Purpose: This study examined safety, pharmacokinetics, and efficacy of veliparib, a PARP inhibitor, combined with carboplatin and etoposide in patients with extensive-stage (ED) small cell lung cancer (SCLC) and other solid tumors. Patients and Methods: The 3 þ 3 design was used for dose escalation of oral veliparib in combination with carboplatin (AUC 5 on day 1) and etoposide (100 mg/m ² on days 1–3) in 21-day cycles. Veliparib dose was explored from 80 to 240 mg b.i.d. on 7-day, 14-day, or continuous schedules. Patients without disease progression continued on maintenance monotherapy (veliparib 400 mg b.i.d.) until disease progression or unacceptable toxicity. Results: Thirty-nine patients were enrolled to determine the recommended phase II dose of 240 mg veliparib for 14 days combined with carboplatin and etoposide based on long-term tolerability. Dose-limiting toxicity occurred in 1 patient (grade 2 toxic motor polyneuropathy) at veliparib 240 mg b.i.d. for 7 days. Most common adverse events related to veliparib were nausea (39%), fatigue (39%), and hematologic toxicities. Continuous dosing of veliparib 240 mg b.i.d. with carboplatin and etoposide resulted in excessive chemotherapy dose delays due to hematologic toxicity (grade 3/4 neutropenia/thrombocytopenia).

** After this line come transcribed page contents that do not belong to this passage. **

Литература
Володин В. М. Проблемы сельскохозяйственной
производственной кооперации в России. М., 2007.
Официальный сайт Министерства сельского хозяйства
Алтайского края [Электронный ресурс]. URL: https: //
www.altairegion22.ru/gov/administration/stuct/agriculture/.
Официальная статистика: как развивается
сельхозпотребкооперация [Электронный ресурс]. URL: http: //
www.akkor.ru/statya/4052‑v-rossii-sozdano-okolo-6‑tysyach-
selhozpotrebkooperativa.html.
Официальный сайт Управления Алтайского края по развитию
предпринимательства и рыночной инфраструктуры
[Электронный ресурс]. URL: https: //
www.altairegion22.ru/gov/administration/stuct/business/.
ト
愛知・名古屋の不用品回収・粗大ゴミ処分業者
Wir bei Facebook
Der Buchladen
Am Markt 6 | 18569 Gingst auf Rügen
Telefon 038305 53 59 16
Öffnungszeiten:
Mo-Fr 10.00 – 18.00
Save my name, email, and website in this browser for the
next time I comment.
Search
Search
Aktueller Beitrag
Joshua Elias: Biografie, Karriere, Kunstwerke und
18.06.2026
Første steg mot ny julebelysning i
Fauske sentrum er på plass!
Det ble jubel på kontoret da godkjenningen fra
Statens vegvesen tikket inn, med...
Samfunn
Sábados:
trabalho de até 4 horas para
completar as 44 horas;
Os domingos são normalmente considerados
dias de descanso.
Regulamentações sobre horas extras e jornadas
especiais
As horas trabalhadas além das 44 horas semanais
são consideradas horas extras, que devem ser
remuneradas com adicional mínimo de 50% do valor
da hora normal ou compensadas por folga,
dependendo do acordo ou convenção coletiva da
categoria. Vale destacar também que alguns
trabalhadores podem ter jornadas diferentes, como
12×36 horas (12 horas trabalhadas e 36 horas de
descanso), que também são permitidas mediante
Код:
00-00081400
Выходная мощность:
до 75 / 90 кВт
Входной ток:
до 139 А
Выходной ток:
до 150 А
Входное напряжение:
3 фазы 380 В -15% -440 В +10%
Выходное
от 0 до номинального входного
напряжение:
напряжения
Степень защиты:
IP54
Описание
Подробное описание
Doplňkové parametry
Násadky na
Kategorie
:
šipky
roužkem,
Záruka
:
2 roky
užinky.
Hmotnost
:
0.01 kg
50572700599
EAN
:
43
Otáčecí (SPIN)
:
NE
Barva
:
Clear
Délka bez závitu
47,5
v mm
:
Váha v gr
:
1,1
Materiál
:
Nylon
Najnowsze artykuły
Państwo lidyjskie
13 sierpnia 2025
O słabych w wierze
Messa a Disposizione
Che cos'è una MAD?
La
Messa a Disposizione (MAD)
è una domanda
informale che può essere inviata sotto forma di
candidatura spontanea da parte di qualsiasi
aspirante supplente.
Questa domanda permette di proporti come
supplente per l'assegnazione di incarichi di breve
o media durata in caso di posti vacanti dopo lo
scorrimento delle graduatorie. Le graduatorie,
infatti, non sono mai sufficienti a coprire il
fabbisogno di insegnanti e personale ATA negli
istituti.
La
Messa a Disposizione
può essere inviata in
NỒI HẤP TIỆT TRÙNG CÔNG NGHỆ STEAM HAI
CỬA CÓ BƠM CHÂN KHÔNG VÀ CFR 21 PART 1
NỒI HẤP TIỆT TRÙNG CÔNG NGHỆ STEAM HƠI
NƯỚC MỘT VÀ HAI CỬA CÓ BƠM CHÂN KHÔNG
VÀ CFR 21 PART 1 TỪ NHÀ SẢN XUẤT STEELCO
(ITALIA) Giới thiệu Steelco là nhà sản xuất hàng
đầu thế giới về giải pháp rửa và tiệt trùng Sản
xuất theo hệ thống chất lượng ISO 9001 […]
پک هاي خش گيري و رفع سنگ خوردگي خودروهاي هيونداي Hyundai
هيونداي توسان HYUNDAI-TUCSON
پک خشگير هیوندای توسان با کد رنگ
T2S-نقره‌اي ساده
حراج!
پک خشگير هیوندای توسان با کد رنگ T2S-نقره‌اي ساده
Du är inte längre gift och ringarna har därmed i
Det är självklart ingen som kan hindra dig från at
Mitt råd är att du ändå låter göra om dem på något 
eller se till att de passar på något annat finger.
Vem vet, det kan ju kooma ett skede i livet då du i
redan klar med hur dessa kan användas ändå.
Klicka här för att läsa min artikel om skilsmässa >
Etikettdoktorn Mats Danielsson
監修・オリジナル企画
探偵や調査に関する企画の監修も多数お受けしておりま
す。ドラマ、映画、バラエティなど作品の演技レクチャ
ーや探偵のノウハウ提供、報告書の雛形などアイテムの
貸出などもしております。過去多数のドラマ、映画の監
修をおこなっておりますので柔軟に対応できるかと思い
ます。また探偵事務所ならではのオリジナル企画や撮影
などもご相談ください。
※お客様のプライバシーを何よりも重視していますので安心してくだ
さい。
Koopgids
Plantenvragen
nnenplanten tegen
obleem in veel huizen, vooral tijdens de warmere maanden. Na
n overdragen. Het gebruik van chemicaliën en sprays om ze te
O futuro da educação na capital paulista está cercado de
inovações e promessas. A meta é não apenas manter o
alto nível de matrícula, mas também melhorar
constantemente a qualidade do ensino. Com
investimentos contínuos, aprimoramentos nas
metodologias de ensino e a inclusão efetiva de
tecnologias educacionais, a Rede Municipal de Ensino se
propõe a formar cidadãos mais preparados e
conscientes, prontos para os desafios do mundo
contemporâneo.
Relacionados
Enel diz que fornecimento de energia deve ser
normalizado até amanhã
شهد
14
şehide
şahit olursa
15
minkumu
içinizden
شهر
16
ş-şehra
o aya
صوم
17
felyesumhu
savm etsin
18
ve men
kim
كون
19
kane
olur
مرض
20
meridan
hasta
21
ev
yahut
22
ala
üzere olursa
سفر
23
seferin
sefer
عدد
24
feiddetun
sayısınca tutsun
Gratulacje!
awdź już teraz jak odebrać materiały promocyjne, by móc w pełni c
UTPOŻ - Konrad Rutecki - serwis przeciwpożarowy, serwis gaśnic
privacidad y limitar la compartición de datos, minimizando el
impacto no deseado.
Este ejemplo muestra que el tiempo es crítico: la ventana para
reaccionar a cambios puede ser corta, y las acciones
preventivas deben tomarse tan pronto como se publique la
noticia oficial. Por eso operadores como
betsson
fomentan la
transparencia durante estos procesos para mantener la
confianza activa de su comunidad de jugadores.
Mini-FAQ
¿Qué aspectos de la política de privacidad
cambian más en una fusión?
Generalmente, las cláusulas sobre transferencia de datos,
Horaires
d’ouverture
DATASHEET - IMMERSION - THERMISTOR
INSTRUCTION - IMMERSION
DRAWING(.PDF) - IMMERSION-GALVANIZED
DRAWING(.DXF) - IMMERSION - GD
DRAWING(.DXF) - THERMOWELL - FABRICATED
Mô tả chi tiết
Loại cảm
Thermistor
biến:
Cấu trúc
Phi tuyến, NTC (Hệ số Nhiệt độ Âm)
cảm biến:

Etoposide pharmacokinetics was not affected by veliparib. Confirmed responses occurred in 17 of 39 (44%) and 16 of 25 (64%) of all enrolled and ED SCLC patients, respectively. At the RP2D, confirmed responses occurred in 6 of 13 (46%) and 5 of 6 (83%) of all enrolled and ED SCLC patients, respectively. Conclusions: Veliparib (240 mg b.i.d. 14 days) plus carboplatin/etoposide can be safely combined. Phase II of this study is ongoing in first-line patients with ED SCLC.